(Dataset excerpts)
^^^^^^^^^^^^^^^^

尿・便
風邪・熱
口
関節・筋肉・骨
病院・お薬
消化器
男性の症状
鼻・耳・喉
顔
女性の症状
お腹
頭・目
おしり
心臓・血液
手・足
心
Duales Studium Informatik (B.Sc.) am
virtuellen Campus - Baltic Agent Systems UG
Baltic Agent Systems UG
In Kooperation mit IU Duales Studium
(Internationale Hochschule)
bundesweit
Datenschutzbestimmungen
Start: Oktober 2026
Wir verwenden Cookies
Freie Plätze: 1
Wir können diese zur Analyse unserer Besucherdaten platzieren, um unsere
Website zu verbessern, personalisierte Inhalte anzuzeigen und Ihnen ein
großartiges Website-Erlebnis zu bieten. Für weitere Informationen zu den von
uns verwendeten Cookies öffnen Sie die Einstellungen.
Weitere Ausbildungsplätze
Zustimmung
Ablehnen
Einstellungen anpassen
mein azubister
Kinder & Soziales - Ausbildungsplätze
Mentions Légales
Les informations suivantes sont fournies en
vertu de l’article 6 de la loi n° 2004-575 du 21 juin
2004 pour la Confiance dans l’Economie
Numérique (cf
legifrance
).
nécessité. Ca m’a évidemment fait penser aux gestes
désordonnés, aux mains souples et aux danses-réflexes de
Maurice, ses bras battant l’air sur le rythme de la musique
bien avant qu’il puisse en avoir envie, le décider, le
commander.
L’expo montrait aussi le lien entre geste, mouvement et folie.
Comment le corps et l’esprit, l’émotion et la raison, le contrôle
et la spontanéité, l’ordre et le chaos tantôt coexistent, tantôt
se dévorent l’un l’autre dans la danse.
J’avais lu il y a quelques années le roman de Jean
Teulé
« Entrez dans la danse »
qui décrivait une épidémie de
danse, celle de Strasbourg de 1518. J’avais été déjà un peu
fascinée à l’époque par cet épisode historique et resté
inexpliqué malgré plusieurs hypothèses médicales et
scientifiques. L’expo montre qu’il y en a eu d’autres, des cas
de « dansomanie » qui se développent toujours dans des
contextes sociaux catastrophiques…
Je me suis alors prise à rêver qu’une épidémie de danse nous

^^^^^^^^^^^^^^^^

What you should do:
Copy every row above word for word.

Answer area:
尿・便
風邪・熱
口
関節・筋肉・骨
病院・お薬
消化器
男性の症状
鼻・耳・喉
顔
女性の症状
お腹
頭・目
おしり
心臓・血液
手・足
心
Duales Studium Informatik (B.Sc.) am
virtuellen Campus - Baltic Agent Systems UG
Baltic Agent Systems UG
In Kooperation mit IU Duales Studium
(Internationale Hochschule)
bundesweit
Datenschutzbestimmungen
Start: Oktober 2026
Wir verwenden Cookies
Freie Plätze: 1
Wir können diese zur Analyse unserer Besucherdaten platzieren, um unsere
Website zu verbessern, personalisierte Inhalte anzuzeigen und Ihnen ein
großartiges Website-Erlebnis zu bieten. Für weitere Informationen zu den von
uns verwendeten Cookies öffnen Sie die Einstellungen.
Weitere Ausbildungsplätze
Zustimmung
Ablehnen
Einstellungen anpassen
mein azubister
Kinder & Soziales - Ausbildungsplätze
Mentions Légales
Les informations suivantes sont fournies en
vertu de l’article 6 de la loi n° 2004-575 du 21 juin
2004 pour la Confiance dans l’Economie
Numérique (cf
legifrance
).
nécessité. Ca m’a évidemment fait penser aux gestes
désordonnés, aux mains souples et aux danses-réflexes de
Maurice, ses bras battant l’air sur le rythme de la musique
bien avant qu’il puisse en avoir envie, le décider, le
commander.
L’expo montrait aussi le lien entre geste, mouvement et folie.
Comment le corps et l’esprit, l’émotion et la raison, le contrôle
et la spontanéité, l’ordre et le chaos tantôt coexistent, tantôt
se dévorent l’un l’autre dans la danse.
J’avais lu il y a quelques années le roman de Jean
Teulé
« Entrez dans la danse »
qui décrivait une épidémie de
danse, celle de Strasbourg de 1518. J’avais été déjà un peu
fascinée à l’époque par cet épisode historique et resté
inexpliqué malgré plusieurs hypothèses médicales et
scientifiques. L’expo montre qu’il y en a eu d’autres, des cas
de « dansomanie » qui se développent toujours dans des
contextes sociaux catastrophiques…
Je me suis alors prise à rêver qu’une épidémie de danse nous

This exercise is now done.